[TASK]
Copy the records word for word, omitting all pictures.

[PROVIDED INFORMATION]
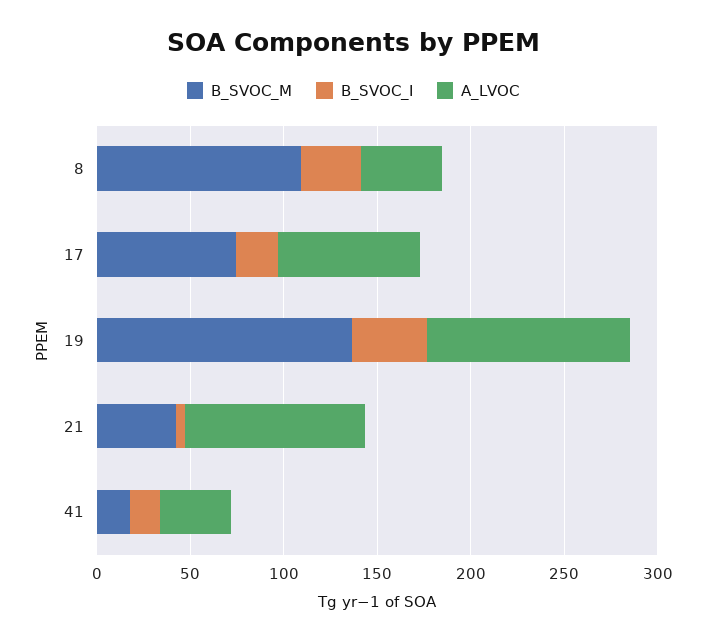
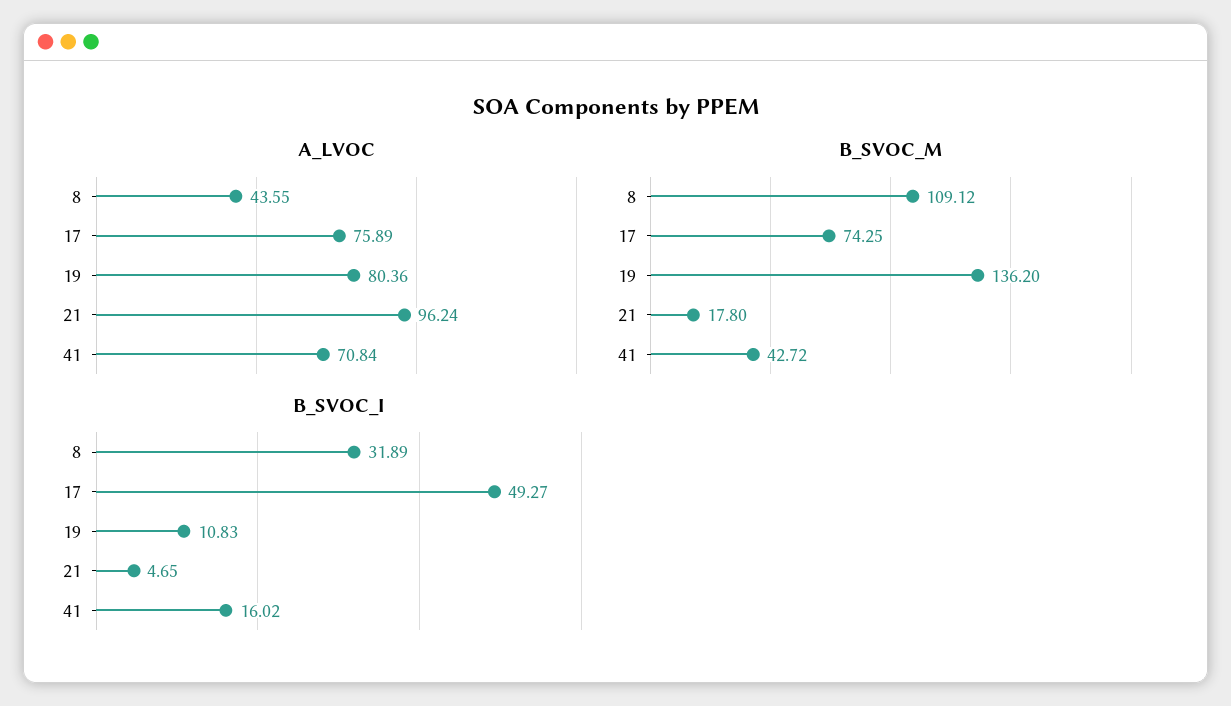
B_SVOC_I, 17: 20 -> 49.27
B_SVOC_I, 19: 40 -> 10.83
A_LVOC, 19: 110 -> 80.36
B_SVOC_M, 21: 40 -> 17.8
B_SVOC_M, 41: 20 -> 42.72
A_LVOC, 41: 40 -> 70.84

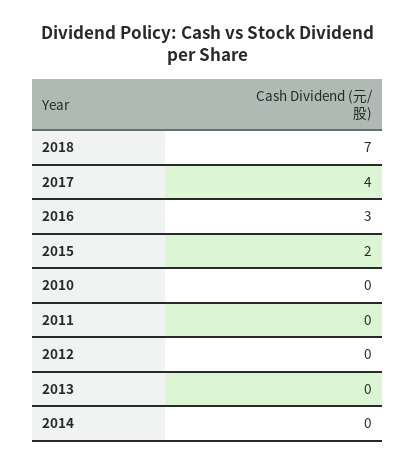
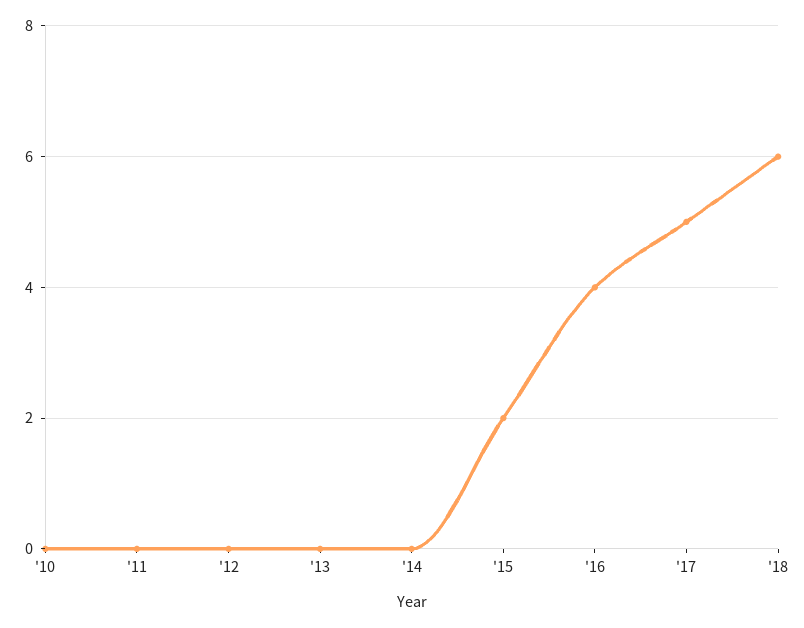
2018: 7 -> 6
2017: 4 -> 5
2016: 3 -> 4

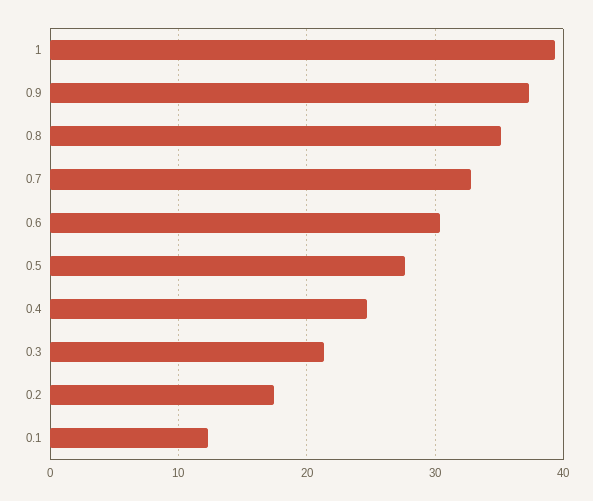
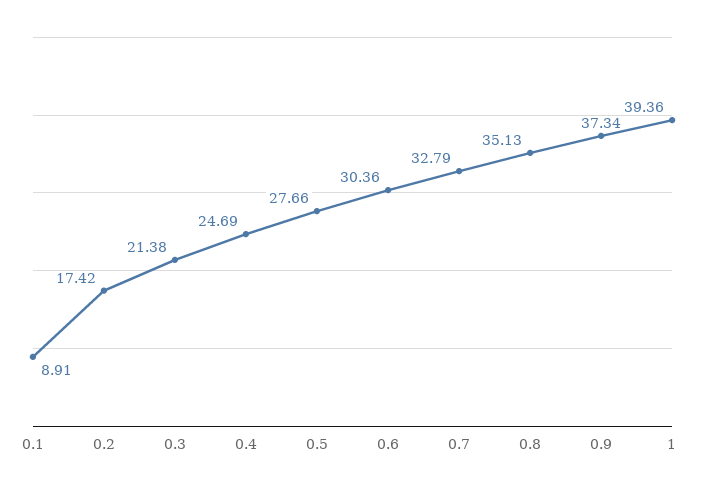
0.1: 12 -> 8.91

[SOLUTION TO THIS PROBLEM]
B_SVOC_I, 17: 20 -> 49.27
B_SVOC_I, 19: 40 -> 10.83
A_LVOC, 19: 110 -> 80.36
B_SVOC_M, 21: 40 -> 17.8
B_SVOC_M, 41: 20 -> 42.72
A_LVOC, 41: 40 -> 70.84

2018: 7 -> 6
2017: 4 -> 5
2016: 3 -> 4

0.1: 12 -> 8.91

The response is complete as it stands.